The Building and Wood Workers' International (BWI), through its Amazonian Trade Union Network (ATUN), calls on the Amazon Cooperation Treaty Organization (ACTO), the governments of the nine Amazonian countries, and the United Nations Framework Convention on Climate Change (UNFCCC) to consider the following requests:
1. Take all necessary measures to avoid reaching the point of no return in the Amazon, including:
a) Ending all illegal deforestation by 2025.
b) Rehabilitating, recovering, and restoring deforested and degraded areas.
2. Ensure effective trade union participation in COP30.
3. Create an Amazon Decent Work Agenda (AADW) with trade union involvement in designing public policies for decent work, formalizing informal employment, job creation, especially in forestry and restoration/reforestation sectors.
4. Include the AADW in the updated Amazon Strategic Cooperation Agenda (AECA).
5. Reinforce the International Labour Organization's (ILO) fundamental labor standards in the region, including prohibitions on child labor, forced labor, and discrimination, along with guarantees for freedom of association, collective bargaining, and occupational health and safety.
6. Promote the application of the newly updated ILO Code of Practice for occupational health and safety in forestry work.
7. Implement effective protection mechanisms for Amazon defenders, including trade unionists, in line with international and national agreements.
8. Develop a regional cooperation framework for the certification and valorization of Amazonian products, promoting sustainable products from socio-biodiversity, with ILO conventions as prerequisites.
9. Establish an ACTO-SOCIAL framework for the effective participation of Amazonian peoples in planning, management, and governance processes for implementing the Amazon Cooperation Treaty.

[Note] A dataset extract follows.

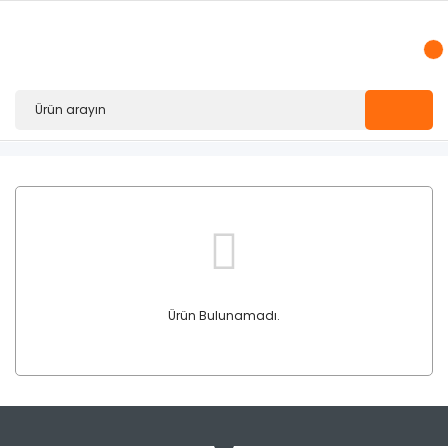
Ürün Bulunamadı.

10. Allocate 30 percent of Amazon Fund and Climate Fund resources for sustainable forest management and the recovery of degraded areas, with a focus on creating decent work opportunities.

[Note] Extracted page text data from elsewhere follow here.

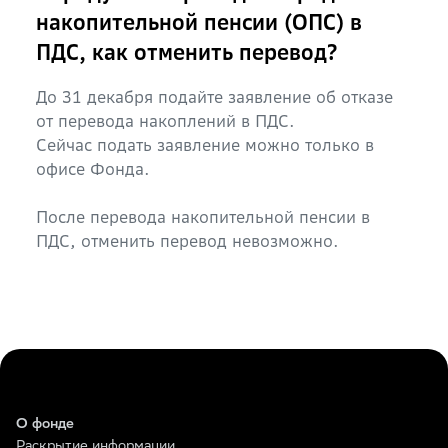
накопительной пенсии (ОПС) в
ПДС, как отменить перевод?
До 31 декабря подайте заявление об отказе
от перевода накоплений в ПДС.
Сейчас подать заявление можно только в
офисе Фонда.
После перевода накопительной пенсии в
ПДС, отменить перевод невозможно.
О фонде
Раскрытие информации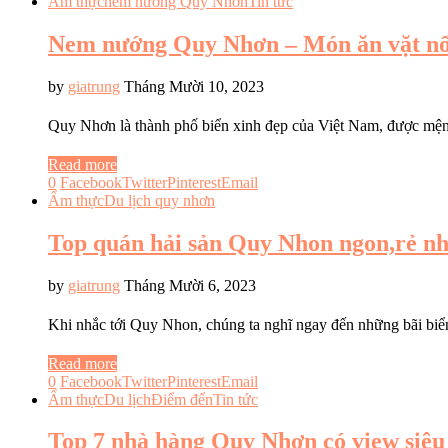
Ẩm thực
nem nướng Quy Nhơn
Tin tức
Nem nướng Quy Nhơn – Món ăn vặt nổi
by
giatrung
Tháng Mười 10, 2023
Quy Nhơn là thành phố biển xinh đẹp của Việt Nam, được mệ
Read more
0
Facebook
Twitter
Pinterest
Email
Ẩm thực
Du lịch quy nhơn
Top quán hải sản Quy Nhon ngon,rẻ nh
by
giatrung
Tháng Mười 6, 2023
Khi nhắc tới Quy Nhon, chúng ta nghĩ ngay đến những bãi bi
Read more
0
Facebook
Twitter
Pinterest
Email
Ẩm thực
Du lịch
Điểm đến
Tin tức
Top 7 nhà hàng Quy Nhơn có view siêu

11. Ensure trade union participation in labor inspection actions.
12. Secure 100 percent of indigenous, Afro-descendant, quilombola, and traditional community territorial claims with legal and physical security, respect for isolated indigenous peoples, and a gender perspective in land distribution and titling.
13. Demand increased Nationally Determined Contributions (NDCs) from Amazonian countries to reduce greenhouse gas emissions, aligning with deforestation elimination and oil exploration goals.
14. Promote the development of Amazonian cities in harmony with nature, ensuring democratic planning, healthy environments, public land regulation, adequate housing, water and sanitation rights, mobility, food security, and climate and environmental justice.
15. Guarantee trade union participation in assessing the impacts and planning of infrastructure projects for pan-Amazonian integration.
16. Ensure free, prior, informed, and good faith consent of Amazonian peoples for projects and production chains with significant impacts, in accordance with international agreements like ILO Convention 169.
17. Urge Global North governments and funding bodies to cease subsidizing, granting credits, and investing in projects that destroy the Amazon and redirect resources towards the well-being of its people and the conservation of nature.